Dalam kerangka 25 tahun ke depan menuju 100 tahun kemerdekaan Indonesia, kata Suhono, pemerintahan mestinya dengan mudah dibantu oleh teknologi informasi jika progres Making Indonesia 4.0 berhasil.
Upaya pemindahan ibu kota atau tetap di ibu kota lama tetap perlu memperhatikan kebutuhan ibu kota dan kemampuan teknologi dalam membantu tugas dan fungsi ibu kota itu sendiri dalam jangka panjang.
“Roadmap pemerintahan berbasis elektronik (smart government) juga perlu dibuat dan dikaji lebih rinci. Kebutuhan ruang ASN (aparatur sipil negara), pertemuan, dan sistem terdistribusi bisa mengurangi beban ibu kota,” katanya.
Suhono juga memprediksi, pada 2045 mendatang, ASN dan penduduk Indonesia akan diisi kalangan yang kini disebut generasi milenial. Dia menyebut, generasi milenial ini tak memerlukan kantor tetap karena mereka bisa bekerja di “co working space” atau sistem kerja gabungan non-formal lewat dunia virtual.
“Tentu ini akan berpengaruh terhadap rancangan “government co working space”. Masalah infrastructure sharing tidak boleh dilupakan, termasuk masalah keamanan fisik dan virtual. Hoax dan hacker juga perlu di antisipasi lebih baik lagi,” katanya.
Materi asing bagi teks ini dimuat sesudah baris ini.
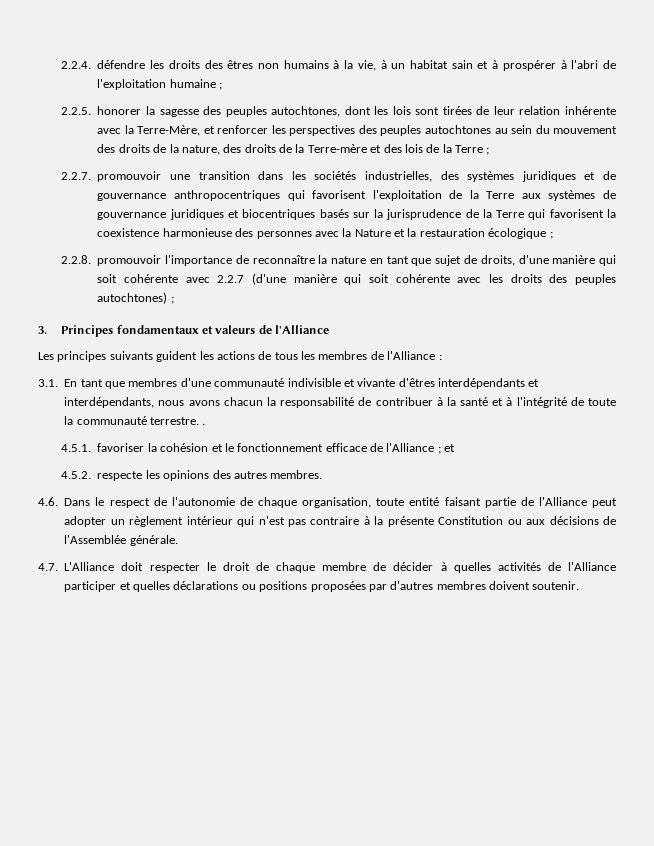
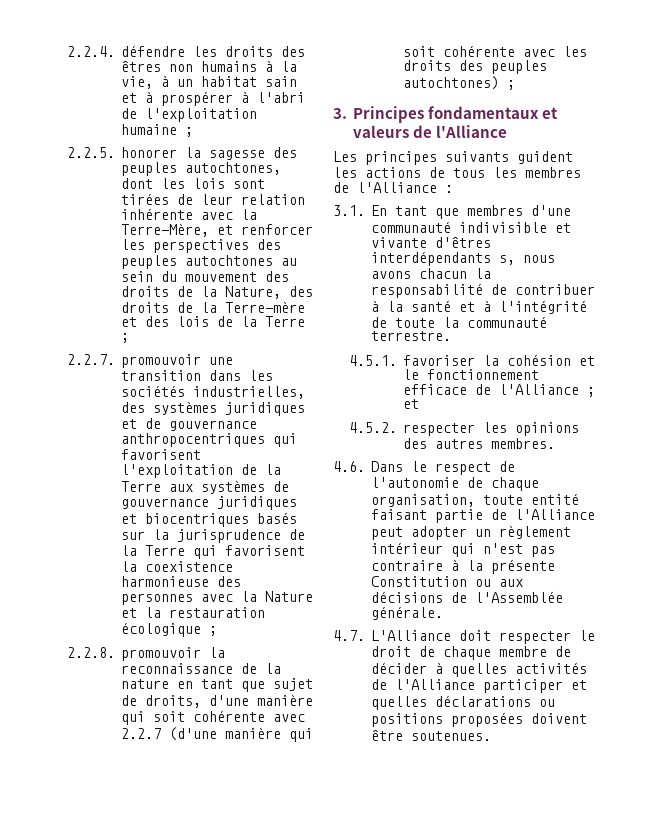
[181,145,220,155] nature, -> [224,286,281,299] Nature,
[165,255,315,266] l'importance de reconnaître -> [208,647,225,658] [120,663,257,674] la reconnaissance de
[528,379,540,387] [64,397,155,408] et interdépendants, -> [499,255,515,265] s,
[202,423,206,425] . -> (451, 336) none
[97,471,143,481] respecte -> [402,423,475,436] respecter
[368,581,580,592] par d'autres membres doivent soutenir. -> [531,713,587,724] [371,729,491,741] doivent être soutenues.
Suhono memandang, rencana pemindahan ibu kota perlu dipikirkan lebih masak. Namun, yang lebih penting yakni bagaimana visi atau bentuk pemerintahan yang berakibat pada kebutuhan fisik dan virtual yang saling melengkapi.
“Seiring dengan revolusi industri, maka revolusi pemerintahan juga perlu disiapkan dengan baik. Toll langit, jalan darat, hingga poros maritim harus saling sinergi dalam suatu platform sistem cerdas,” tandasnya.